*Exercise*.
Reproduce all records verbatim.

*Items from a dataset*.
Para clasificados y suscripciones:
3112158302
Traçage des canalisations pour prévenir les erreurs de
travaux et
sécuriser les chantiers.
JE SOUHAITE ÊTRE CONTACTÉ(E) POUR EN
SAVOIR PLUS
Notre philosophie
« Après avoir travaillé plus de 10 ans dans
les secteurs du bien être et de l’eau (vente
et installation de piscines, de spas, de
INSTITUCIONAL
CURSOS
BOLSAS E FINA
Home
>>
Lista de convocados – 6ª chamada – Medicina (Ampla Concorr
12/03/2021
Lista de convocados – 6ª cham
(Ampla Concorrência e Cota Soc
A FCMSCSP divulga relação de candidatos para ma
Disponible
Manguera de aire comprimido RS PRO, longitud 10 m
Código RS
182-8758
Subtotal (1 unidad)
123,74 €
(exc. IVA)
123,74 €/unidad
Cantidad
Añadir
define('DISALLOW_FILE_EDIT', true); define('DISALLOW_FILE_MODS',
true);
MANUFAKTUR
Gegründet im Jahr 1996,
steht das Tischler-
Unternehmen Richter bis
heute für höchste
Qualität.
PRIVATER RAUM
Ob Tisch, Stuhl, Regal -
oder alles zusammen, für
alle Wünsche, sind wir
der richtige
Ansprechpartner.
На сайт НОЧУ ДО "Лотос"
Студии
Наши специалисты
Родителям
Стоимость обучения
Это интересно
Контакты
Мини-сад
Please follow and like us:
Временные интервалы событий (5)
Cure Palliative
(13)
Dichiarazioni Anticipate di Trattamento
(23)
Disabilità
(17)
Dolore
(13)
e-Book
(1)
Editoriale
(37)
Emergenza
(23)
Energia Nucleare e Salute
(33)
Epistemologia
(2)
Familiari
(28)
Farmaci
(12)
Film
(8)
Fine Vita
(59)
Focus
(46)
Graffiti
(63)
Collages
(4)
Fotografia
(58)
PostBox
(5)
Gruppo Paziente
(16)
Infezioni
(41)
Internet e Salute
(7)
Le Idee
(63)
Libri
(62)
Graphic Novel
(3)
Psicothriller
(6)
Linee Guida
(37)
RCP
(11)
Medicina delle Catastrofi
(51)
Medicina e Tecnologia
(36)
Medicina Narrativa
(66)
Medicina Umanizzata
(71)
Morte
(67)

*Output of the task*.
Para clasificados y suscripciones:
3112158302
Traçage des canalisations pour prévenir les erreurs de
travaux et
sécuriser les chantiers.
JE SOUHAITE ÊTRE CONTACTÉ(E) POUR EN
SAVOIR PLUS
Notre philosophie
« Après avoir travaillé plus de 10 ans dans
les secteurs du bien être et de l’eau (vente
et installation de piscines, de spas, de
INSTITUCIONAL
CURSOS
BOLSAS E FINA
Home
>>
Lista de convocados – 6ª chamada – Medicina (Ampla Concorr
12/03/2021
Lista de convocados – 6ª cham
(Ampla Concorrência e Cota Soc
A FCMSCSP divulga relação de candidatos para ma
Disponible
Manguera de aire comprimido RS PRO, longitud 10 m
Código RS
182-8758
Subtotal (1 unidad)
123,74 €
(exc. IVA)
123,74 €/unidad
Cantidad
Añadir
define('DISALLOW_FILE_EDIT', true); define('DISALLOW_FILE_MODS',
true);
MANUFAKTUR
Gegründet im Jahr 1996,
steht das Tischler-
Unternehmen Richter bis
heute für höchste
Qualität.
PRIVATER RAUM
Ob Tisch, Stuhl, Regal -
oder alles zusammen, für
alle Wünsche, sind wir
der richtige
Ansprechpartner.
На сайт НОЧУ ДО "Лотос"
Студии
Наши специалисты
Родителям
Стоимость обучения
Это интересно
Контакты
Мини-сад
Please follow and like us:
Временные интервалы событий (5)
Cure Palliative
(13)
Dichiarazioni Anticipate di Trattamento
(23)
Disabilità
(17)
Dolore
(13)
e-Book
(1)
Editoriale
(37)
Emergenza
(23)
Energia Nucleare e Salute
(33)
Epistemologia
(2)
Familiari
(28)
Farmaci
(12)
Film
(8)
Fine Vita
(59)
Focus
(46)
Graffiti
(63)
Collages
(4)
Fotografia
(58)
PostBox
(5)
Gruppo Paziente
(16)
Infezioni
(41)
Internet e Salute
(7)
Le Idee
(63)
Libri
(62)
Graphic Novel
(3)
Psicothriller
(6)
Linee Guida
(37)
RCP
(11)
Medicina delle Catastrofi
(51)
Medicina e Tecnologia
(36)
Medicina Narrativa
(66)
Medicina Umanizzata
(71)
Morte
(67)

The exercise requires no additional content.